O que distingue, também, uma administração petista é a defesa e a luta para que os serviços essenciais como a água, o saneamento, a mobilidade, aenergia, a comunicação tenham caráter público e não sirvam à acumulação privada do capital.

O município pode ser um importante indutor do desenvolvimento econômico sustentável no estímulo à formação de cooperativas, de incubadoras empresariais e tecnológicas, de crédito e/ou microcrédito para investimentos locais, de compras coletivas e direcionadas nas escolas, hospitais e refeitórios públicos,  nas políticas de apoio e extensão técnica para pequenos produtores e na capacitação gerencial de micro e pequenas empresas, na organização e apoio às cooperativas de recicladores de resíduos e outras iniciativas adequadas às características e ao meio ambiente de cada município.

Por menor que seja o município, o planejamento, a ocupação do solo urbano, a exploração de recursos naturais são elementos sujeitos ao poder regulador municipal, às vezes concorrente com o Estado e a União, mas não pode abdicar de fazer valer no município a racionalidade, o combate à especulação e destruição do meio ambiente, em suas variadas hipóteses.
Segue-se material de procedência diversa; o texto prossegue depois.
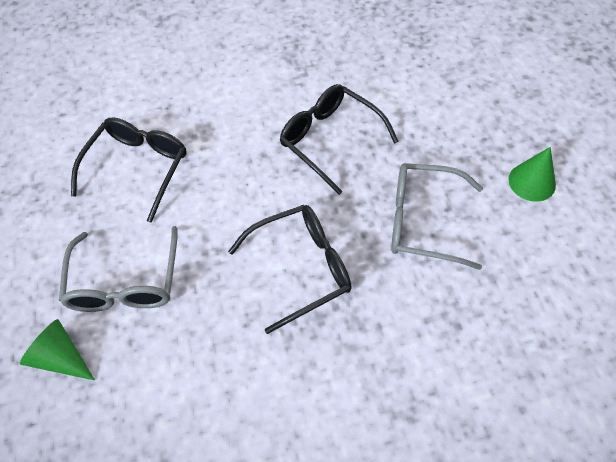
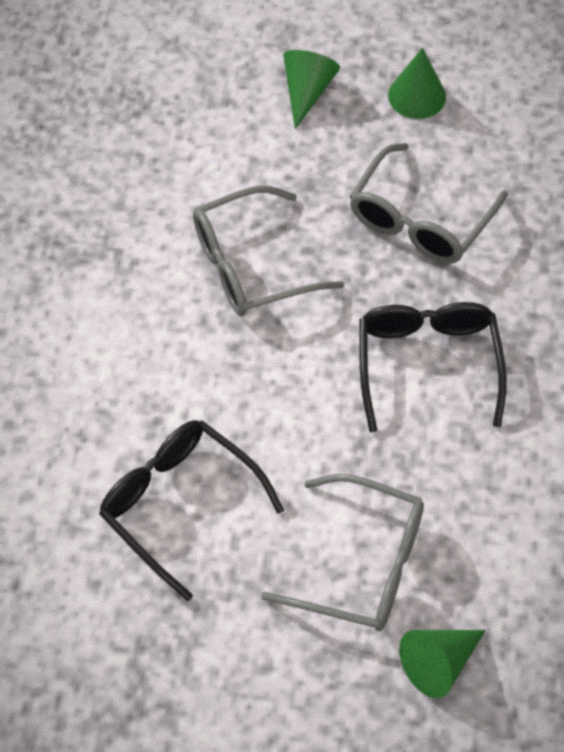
camera: 70 degrees left, 0 degrees up
(330, 140) = (251, 265): black glasses -> grey glasses
(489, 119) = (307, 92): none -> green cone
Pensar e elaborar uma base comum programática para os mais de 5.500 municípios brasileiros, profundamente diferentes em suas condições de população,  socioeconômicas, meio ambiente e de formação histórico cultural é impossível, mas o que importa é o método e uma estratégia comum que o partido deve orientar. Nesse sentido, o esforço desta contribuição é assentar esta estratégia comum na concepção de radicalização democrática popular, com partidos aliados e movimentos sociais, através da participação popular direta e organizada na busca de nova governabilidade e legitimidade baseadas na democracia participativa.

Somos favoráveis que esse esforço e essa política seja defendida pelo nosso Partido como algo inseparável da formação de uma Frente de Esquerda orgânica, permanente e que tenha um programa comum com base na democracia participativa.

Essa proposta não é incompatível com os legislativos municipais que existem hoje, mas estabelece outra forma na sua relação com o Executivo e, com sua prática, nos permite retomar um debate com base real para propormos profundas mudanças na institucionalidade representativa atual.